Limo Pro Robotic Cars
A growing component of the research at the IDS lab is deploying their algorithms in realistic settings, accounting for environmental uncertainties, imperfect perception, and computational challenges. To facilitate this research, the IDS Lab owns 6 LIMO PRO robotic cars, and an associated simulation table produced by Agile Robotics, shown in Fig. 8. Each LIMO PRO integrates the NVIDIA Orin Nano to ensure powerful computing capabilities, enabling stable multi-sensor data fusion, SLAM mapping, and the efficient deployment of deep-learning models. These capacities are utilized alongside the EAI T-mini Pro LiDAR and Orbbec Dabai depth camera to perceive a variety of complex environments.

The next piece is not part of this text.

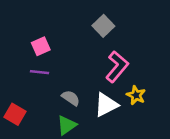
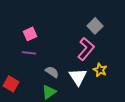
gray square: (103, 26) -> (95, 26), moved
white triangle: (106, 105) -> (78, 77), turned -36

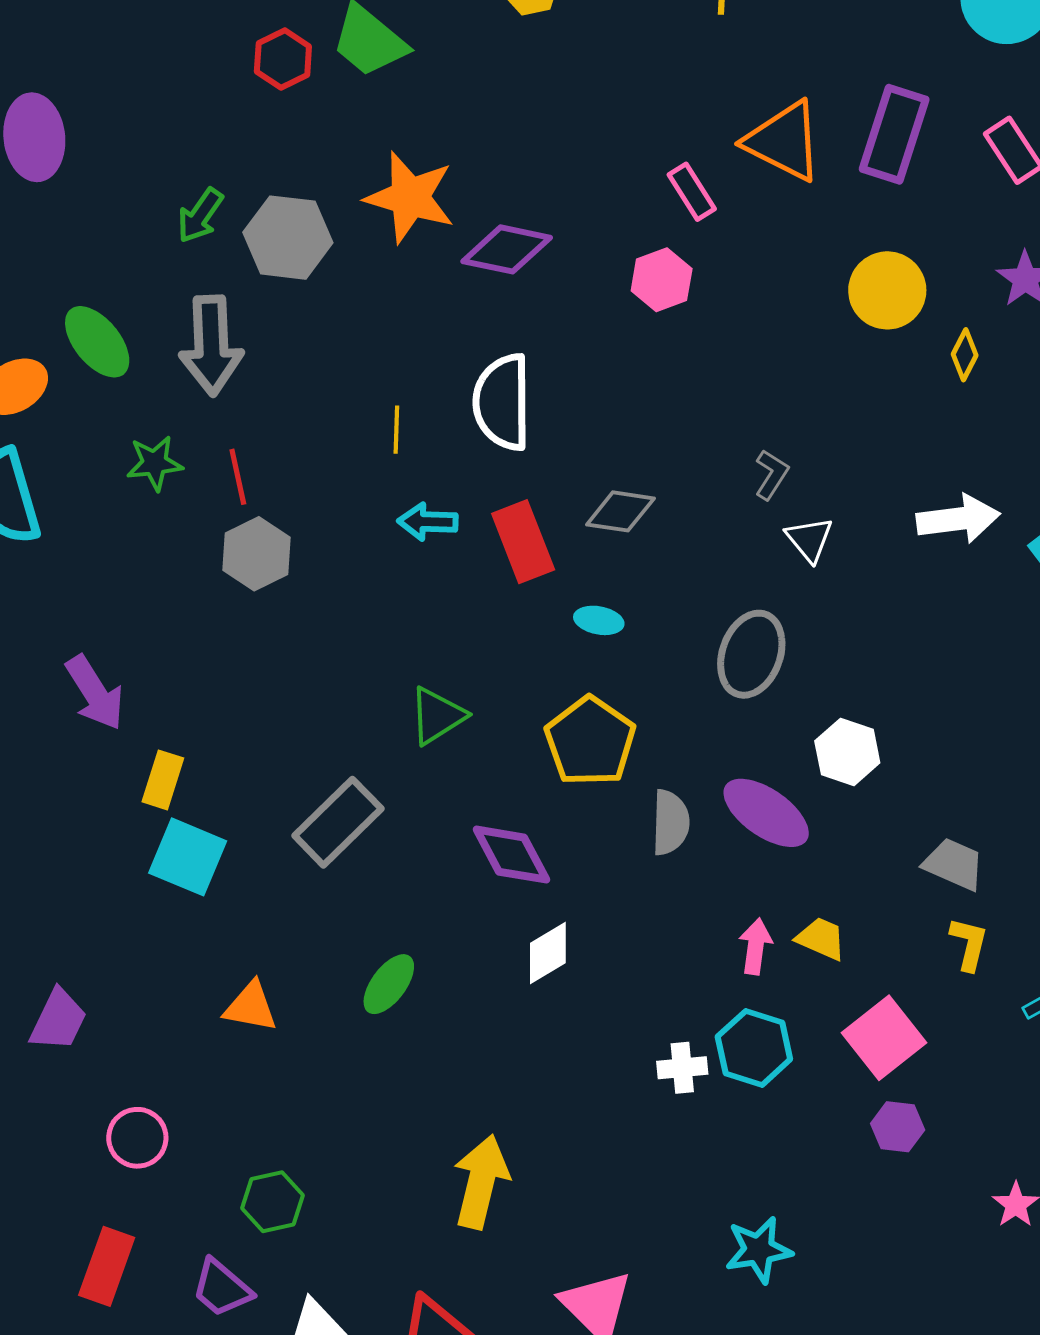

The hardware of these robotic cars ensures robust implementation of algorithms across applications requiring autonomous localization, navigation planning, multi-agent coordination, visual recognition, and dynamic obstacle avoidance. Each LIMO PRO supports both ROS and Gazebo platforms and can be programmed using mainstream languages like Python and C++ to implement and execute algorithms. This ability to customize their behavior and the open-source nature of the code allows the lab to use them in various intelligent transportation applications. The large battery life of these cars also enables their deployment to conduct experiments with motion planning, navigation in crowded environments, and routing for last-mile delivery.